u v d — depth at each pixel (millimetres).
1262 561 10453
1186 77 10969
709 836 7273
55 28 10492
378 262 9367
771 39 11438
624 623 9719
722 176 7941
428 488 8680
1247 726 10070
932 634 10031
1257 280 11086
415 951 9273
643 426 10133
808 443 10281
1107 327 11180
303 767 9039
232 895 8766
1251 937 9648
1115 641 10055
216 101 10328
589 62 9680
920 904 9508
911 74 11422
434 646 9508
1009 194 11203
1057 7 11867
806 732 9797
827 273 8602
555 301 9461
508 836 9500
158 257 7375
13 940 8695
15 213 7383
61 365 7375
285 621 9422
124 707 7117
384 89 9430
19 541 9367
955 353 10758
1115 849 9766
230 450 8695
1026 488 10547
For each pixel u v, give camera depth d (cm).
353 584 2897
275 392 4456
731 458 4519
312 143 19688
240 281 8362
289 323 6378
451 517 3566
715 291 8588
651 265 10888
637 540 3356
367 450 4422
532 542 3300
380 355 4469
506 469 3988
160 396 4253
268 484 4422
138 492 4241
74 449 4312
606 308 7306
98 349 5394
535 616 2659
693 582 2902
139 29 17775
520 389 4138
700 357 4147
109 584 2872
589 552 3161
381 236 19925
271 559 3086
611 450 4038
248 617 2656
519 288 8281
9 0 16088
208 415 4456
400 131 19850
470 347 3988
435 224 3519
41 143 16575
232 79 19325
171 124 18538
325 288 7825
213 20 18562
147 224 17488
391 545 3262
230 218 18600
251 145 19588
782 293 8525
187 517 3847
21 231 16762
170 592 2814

> **TASK DESCRIPTION**
What is needed is a word-for-word copy of the material above.

> **RESULT OF THIS EXERCISE**
u v d — depth at each pixel (millimetres).
1262 561 10453
1186 77 10969
709 836 7273
55 28 10492
378 262 9367
771 39 11438
624 623 9719
722 176 7941
428 488 8680
1247 726 10070
932 634 10031
1257 280 11086
415 951 9273
643 426 10133
808 443 10281
1107 327 11180
303 767 9039
232 895 8766
1251 937 9648
1115 641 10055
216 101 10328
589 62 9680
920 904 9508
911 74 11422
434 646 9508
1009 194 11203
1057 7 11867
806 732 9797
827 273 8602
555 301 9461
508 836 9500
158 257 7375
13 940 8695
15 213 7383
61 365 7375
285 621 9422
124 707 7117
384 89 9430
19 541 9367
955 353 10758
1115 849 9766
230 450 8695
1026 488 10547
For each pixel u v, give camera depth d (cm).
353 584 2897
275 392 4456
731 458 4519
312 143 19688
240 281 8362
289 323 6378
451 517 3566
715 291 8588
651 265 10888
637 540 3356
367 450 4422
532 542 3300
380 355 4469
506 469 3988
160 396 4253
268 484 4422
138 492 4241
74 449 4312
606 308 7306
98 349 5394
535 616 2659
693 582 2902
139 29 17775
520 389 4138
700 357 4147
109 584 2872
589 552 3161
381 236 19925
271 559 3086
611 450 4038
248 617 2656
519 288 8281
9 0 16088
208 415 4456
400 131 19850
470 347 3988
435 224 3519
41 143 16575
232 79 19325
171 124 18538
325 288 7825
213 20 18562
147 224 17488
391 545 3262
230 218 18600
251 145 19588
782 293 8525
187 517 3847
21 231 16762
170 592 2814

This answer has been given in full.